Statement of Executive Director Steven A. Kandarian on court ruling in dispute between PBGC and US Airways
Judge Stephen S. Mitchell of the U.S. Bankruptcy Court for the Eastern District of Virginia issued a ruling yesterday in a case concerning the proper size of PBGC's claim against US Airways for underfunding in the pilots' pension plan, which the company terminated and transferred to the agency earlier this year. The court rejected US Airways' challenge to PBGC's claim. PBGC Executive Director Steven A. Kandarian issued the following statement:
"This ruling is a victory for
the financial integrity of the federal pension insurance
system. It upholds the commonsense view that it should
not be cheaper to terminate a pension plan with the PBGC
than with a private insurance company.
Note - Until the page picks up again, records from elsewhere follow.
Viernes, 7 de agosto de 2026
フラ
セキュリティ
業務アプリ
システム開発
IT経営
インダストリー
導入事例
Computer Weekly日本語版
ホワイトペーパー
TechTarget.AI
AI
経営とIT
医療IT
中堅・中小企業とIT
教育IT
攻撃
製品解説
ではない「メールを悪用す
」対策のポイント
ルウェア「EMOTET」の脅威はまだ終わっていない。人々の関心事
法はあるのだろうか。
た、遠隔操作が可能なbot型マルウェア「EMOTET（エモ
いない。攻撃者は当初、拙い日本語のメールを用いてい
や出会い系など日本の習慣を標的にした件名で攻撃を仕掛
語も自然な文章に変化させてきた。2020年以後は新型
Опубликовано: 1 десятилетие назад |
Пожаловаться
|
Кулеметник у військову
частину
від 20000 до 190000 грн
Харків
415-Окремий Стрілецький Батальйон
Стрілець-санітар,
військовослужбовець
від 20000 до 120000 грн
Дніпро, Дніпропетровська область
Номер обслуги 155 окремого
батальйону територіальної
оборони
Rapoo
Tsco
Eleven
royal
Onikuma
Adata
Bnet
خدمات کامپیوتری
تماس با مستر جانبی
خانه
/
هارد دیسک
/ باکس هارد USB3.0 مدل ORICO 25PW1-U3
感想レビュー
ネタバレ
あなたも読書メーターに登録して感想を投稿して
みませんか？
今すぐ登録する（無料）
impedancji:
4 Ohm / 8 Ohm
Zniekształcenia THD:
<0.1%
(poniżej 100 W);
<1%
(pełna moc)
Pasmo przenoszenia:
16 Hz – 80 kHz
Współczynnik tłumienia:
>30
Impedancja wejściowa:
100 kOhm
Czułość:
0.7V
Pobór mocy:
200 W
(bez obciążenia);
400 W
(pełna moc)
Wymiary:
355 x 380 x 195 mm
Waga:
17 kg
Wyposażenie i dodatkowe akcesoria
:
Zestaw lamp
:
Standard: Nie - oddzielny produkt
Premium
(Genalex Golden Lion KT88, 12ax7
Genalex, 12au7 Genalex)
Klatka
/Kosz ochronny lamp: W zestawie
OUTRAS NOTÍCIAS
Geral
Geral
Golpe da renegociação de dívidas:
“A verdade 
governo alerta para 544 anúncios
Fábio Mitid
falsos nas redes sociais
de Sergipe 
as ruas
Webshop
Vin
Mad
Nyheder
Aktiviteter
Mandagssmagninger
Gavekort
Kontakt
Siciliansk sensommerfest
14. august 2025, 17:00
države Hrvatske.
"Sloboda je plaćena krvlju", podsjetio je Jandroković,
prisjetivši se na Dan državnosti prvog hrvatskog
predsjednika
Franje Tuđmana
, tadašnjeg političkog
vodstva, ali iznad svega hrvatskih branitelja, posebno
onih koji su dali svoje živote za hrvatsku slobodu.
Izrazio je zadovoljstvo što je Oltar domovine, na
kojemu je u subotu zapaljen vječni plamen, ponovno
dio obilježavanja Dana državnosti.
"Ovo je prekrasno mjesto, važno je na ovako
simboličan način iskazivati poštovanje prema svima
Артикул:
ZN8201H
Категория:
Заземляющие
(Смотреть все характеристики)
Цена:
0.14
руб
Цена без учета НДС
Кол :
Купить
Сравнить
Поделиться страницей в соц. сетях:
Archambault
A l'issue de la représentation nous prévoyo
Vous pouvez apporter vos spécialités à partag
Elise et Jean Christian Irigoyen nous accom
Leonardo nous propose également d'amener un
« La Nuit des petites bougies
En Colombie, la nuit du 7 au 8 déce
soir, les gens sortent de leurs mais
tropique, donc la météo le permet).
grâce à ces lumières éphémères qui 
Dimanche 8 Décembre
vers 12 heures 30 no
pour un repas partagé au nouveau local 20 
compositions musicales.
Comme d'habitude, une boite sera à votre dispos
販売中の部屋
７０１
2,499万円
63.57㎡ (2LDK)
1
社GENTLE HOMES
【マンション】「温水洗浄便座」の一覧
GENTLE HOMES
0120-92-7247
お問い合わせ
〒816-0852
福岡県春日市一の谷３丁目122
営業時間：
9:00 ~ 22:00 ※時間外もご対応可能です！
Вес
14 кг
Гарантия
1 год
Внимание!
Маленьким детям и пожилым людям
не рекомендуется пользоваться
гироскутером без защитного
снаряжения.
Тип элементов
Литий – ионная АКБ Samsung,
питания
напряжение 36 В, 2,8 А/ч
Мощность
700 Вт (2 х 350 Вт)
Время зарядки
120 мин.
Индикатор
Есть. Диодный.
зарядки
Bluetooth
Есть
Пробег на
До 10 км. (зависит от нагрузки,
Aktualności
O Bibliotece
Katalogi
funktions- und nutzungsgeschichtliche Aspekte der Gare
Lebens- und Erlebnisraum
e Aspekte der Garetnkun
The proper
measure of PBGC's claim against the sponsor of an
underfunded pension plan is the cost of buying annuities
in the private marketplace. As Judge Mitchell's opinion
makes clear, companies cannot use non-market assumptions
to artificially slash pension underfunding and escape
the true cost of their obligations. "This ruling also affirms that PBGC's claim against sponsors who terminate their pension plans is governed by the Employee Retirement Income Security Act, not bankruptcy law. As an unsecured creditor, PBGC can only hope to recover pennies on the dollar for a plan's unfunded benefit liabilities, but those pennies add up. In the case of US Airways, PBGC's recoveries will be based on its filed claim of $2.1 billion, not the $890 million the company asserted. This is all the more important because the PBGC shares bankruptcy recoveries with participants in terminated plans, many of whom have already lost benefits as a result of the termination." |
PBGC is a federal corporation created under ERISA. It currently guarantees payment of basic pension benefits earned by 44 million American workers and retirees participating in about 32,500 private-sector defined benefit pension plans. The agency receives no funds from general tax revenues. Operations are financed largely by insurance premiums paid by companies that sponsor pension plans and investment returns.